EXERCISE INSTRUCTIONS:
a – Restate the paragraph of the district heating text that begins "The price of DHS heat for end customers" as a short bulleted list that keeps its main facts.
b – Answer these questions from the district heating text:
(i) What share of Europe's total heat supply do the Heat Roadmap Europe studies recommend DHS should reach by 2050?
(ii) By what percentage did Ilari et al. find CO2eq production reduced compared to a reference fossil fuel plant?
(iii) What did Kim et al. use in their tool for optimizing a complex CHP system?
c – Reproduce the part of the district heating text starting with "In this paper, a" and going on through "of CHP plants.".

DOCUMENT PASSAGE:
>>>>
The price of DHS heat for end customers must be regulated in some way to make this heat competitive compared to local heating [6]. This fact increases the demands on heating plant operators who, while maintaining acceptable costs and the resulting heat prices, must meet increasingly demanding emission limits. Preventing the breakdown of DHS is also strategically desirable from the state’s point of view, given the benefits and potential that centralized heat production offers. The Heat Roadmap Europe studies recommend expanding DHS to up to 50% of the total heat supply in Europe by 2050 [7].
The heating industry currently includes the obligation to surrender emission allowances for the combustion of fuels in plants with a total rated thermal input of more than 20 MW with the exception of plants for the incineration of hazardous or municipal waste [8]. However, in the future it is possible that this obligation will be extended to other sources as well. An option for reducing the variable operating costs arising from the surrender of emission allowances is the replacement of fuel by fuel with a lower emission factor (liquid fuels and natural gas (NG)) or by fuel that is not subject to emission allowances (biomass and municipal solid waste (MSW)). It should be noted here that emission allowances do not accurately reflect the actual CO2 production of fuel combustion. In addition to the fact that some types of resources are currently entirely exempt from the payment of emission allowances, from the point of view of life cycle assessment (LCA), for example, the use of biomass for energy purposes is considered a renewable resource associated with a specific carbon footprint. Ilari et al. [9] performed an LCA analysis of a biomass power plant burning residual biomass in Italy. In this case, CO2eq production was found to be reduced by 90.5% as compared to a reference fossil fuel plant.
In sensitivity analysis, Król and Ocłoń [10] investigated the impact of the increase in the price of emission allowances on the economy of a hybrid combined heat and power plant and emphasized the advantage of diversifying the fuel mix, where it is possible to use the most suitable fuel in energy production. Li et al. [11] emphasized the need for new energy development in China. In the authors’ previous work [12], up to 1.000 kg CO2eq/t of MSW could be saved by replacing a fossil heat source with a waste-to-energy (WtE) plant. In the literature, there are optimization models for economic dispatch of combined heat and power (CHP) systems, which are used to plan the operation of existing facilities. For example, Kim et al. [13] introduced a tool for optimizing a complex CHP system in a case study using a neural network.
In this paper, a methodology that combines dispatch optimization and complex economic comparison of several potential technological variants is presented. This solution offers the possibility of assessing changing the fuel mix and other strategic decisions within the DHS, from an economic and environmental point of view. Some models consider the replacement of fossil fuels at the global or country level, such as [14]. However, the authors of this paper focus on the assessment of thermal energy production in a specific locality, where local aspects of the technology used are considered. Wang et al. The authors of [15] compared the used objective function, model type, form of energy export, and optimization method of cost-based optimal dispatch models of CHP plants.
<<<<
DATA PROVIDED:
>>>>
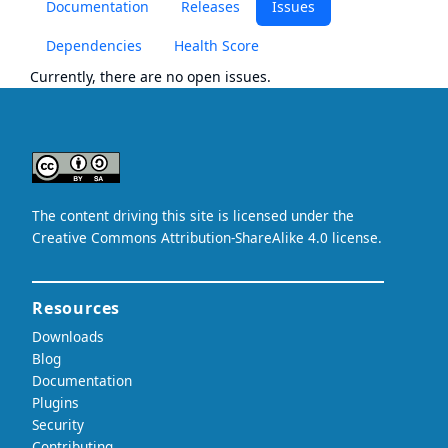
Documentation
Releases
Issues
Dependencies
Health Score
Currently, there are no open issues.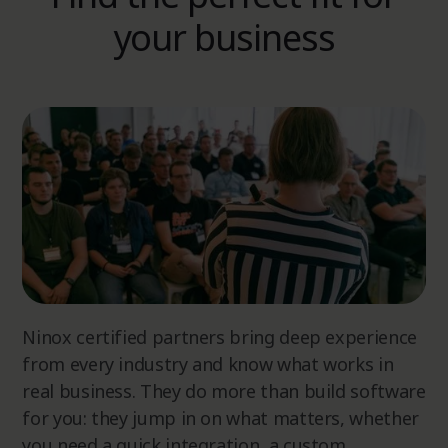
your business
Ninox certified partners bring deep experience
from every industry and know what works in
real business. They do more than build software
for you: they jump in on what matters, whether
you need a quick integration, a custom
<<<<
PER-TASK OUTPUTS:
a –
- The price of DHS heat for end customers must be regulated to keep it competitive with local heating.
- This puts more pressure on heating plant operators, who must keep costs and heat prices acceptable while meeting increasingly demanding emission limits.
- From the state's point of view, preventing the breakdown of DHS is strategically desirable because of the benefits and potential of centralized heat production.
- The Heat Roadmap Europe studies recommend expanding DHS to up to 50% of Europe's total heat supply by 2050.

b –
(i) Up to 50%.
(ii) 90.5%.
(iii) A neural network.

c –
In this paper, a methodology that combines dispatch optimization and complex economic comparison of several potential technological variants is presented. This solution offers the possibility of assessing changing the fuel mix and other strategic decisions within the DHS, from an economic and environmental point of view. Some models consider the replacement of fossil fuels at the global or country level, such as [14]. However, the authors of this paper focus on the assessment of thermal energy production in a specific locality, where local aspects of the technology used are considered. Wang et al. The authors of [15] compared the used objective function, model type, form of energy export, and optimization method of cost-based optimal dispatch models of CHP plants.